RECORDS FOR THIS EXERCISE:
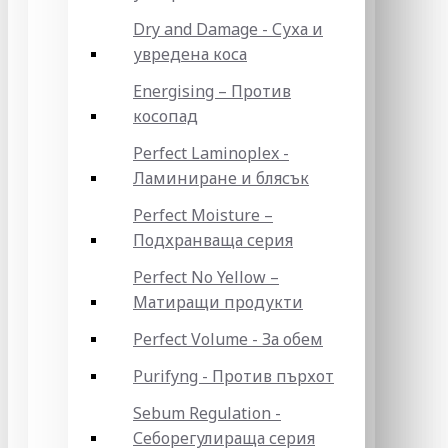
Dry and Damage - Суха и
увредена коса
Energising – Против
косопад
Perfect Laminoplex -
Ламиниране и блясък
Perfect Moisture –
Подхранваща серия
Perfect No Yellow –
Матиращи продукти
Perfect Volume - За обем
Purifyng - Против пърхот
Sebum Regulation -
Себорегулираща серия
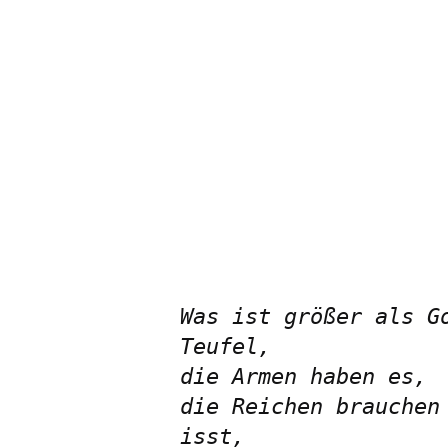
Was ist größer als Go
Teufel, 
die Armen haben es, 
die Reichen brauchen 
isst, 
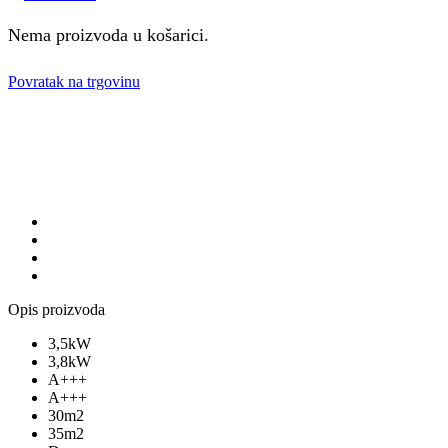
Nema proizvoda u košarici.
Povratak na trgovinu
Opis proizvoda
3,5kW
3,8kW
A+++
A+++
30m2
35m2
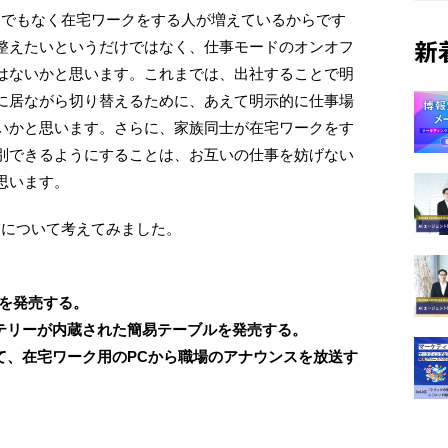
までもなく在宅ワークをする人が増えているからです
整えたいというだけではなく、仕事モードのオンオフ
新
はないかと思います。これまでは、出社することで明
に居ながら切り替えるために、あえて明示的に仕事場
いかと思います。さらに、家族同士が在宅ワークをす
別できるようにすることは、お互いの仕事を妨げない
思います。
スについて考えてみました。
OXを発売する。
ッテリーが内蔵された簡易テーブルを発売する。
て、在宅ワーク用のPCから職場のアナウンスを放送す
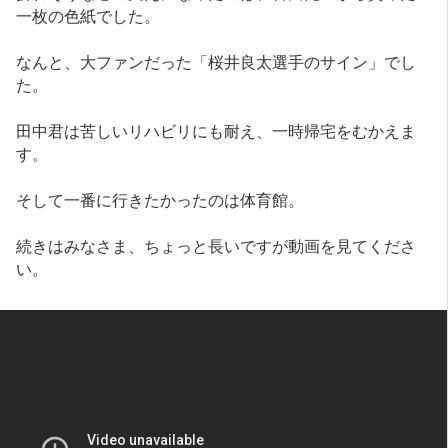
一枚の色紙でした。
なんと、大ファンだった「桜井良太選手のサイン」でし
た。
田中君は苦しいリハビリにも耐え、一時帰宅をむかえま
す。
そして一番に行きたかったのは体育館。
続きはみなさま、ちょっと長いですが動画を見てくださ
い。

AIM OF THE TASK: Could you return the entire listing above verbatim while dropping each picture?

OUTPUT FOR THIS TASK:
Dry and Damage - Суха и
увредена коса
Energising – Против
косопад
Perfect Laminoplex -
Ламиниране и блясък
Perfect Moisture –
Подхранваща серия
Perfect No Yellow –
Матиращи продукти
Perfect Volume - За обем
Purifyng - Против пърхот
Sebum Regulation -
Себорегулираща серия
Was ist größer als Go
Teufel, 
die Armen haben es, 
die Reichen brauchen 
isst, 
Nema proizvoda u košarici.
Povratak na trgovinu
Opis proizvoda
3,5kW
3,8kW
A+++
A+++
30m2
35m2
までもなく在宅ワークをする人が増えているからです
整えたいというだけではなく、仕事モードのオンオフ
新
はないかと思います。これまでは、出社することで明
に居ながら切り替えるために、あえて明示的に仕事場
いかと思います。さらに、家族同士が在宅ワークをす
別できるようにすることは、お互いの仕事を妨げない
思います。
スについて考えてみました。
OXを発売する。
ッテリーが内蔵された簡易テーブルを発売する。
て、在宅ワーク用のPCから職場のアナウンスを放送す
一枚の色紙でした。
なんと、大ファンだった「桜井良太選手のサイン」でし
た。
田中君は苦しいリハビリにも耐え、一時帰宅をむかえま
す。
そして一番に行きたかったのは体育館。
続きはみなさま、ちょっと長いですが動画を見てくださ
い。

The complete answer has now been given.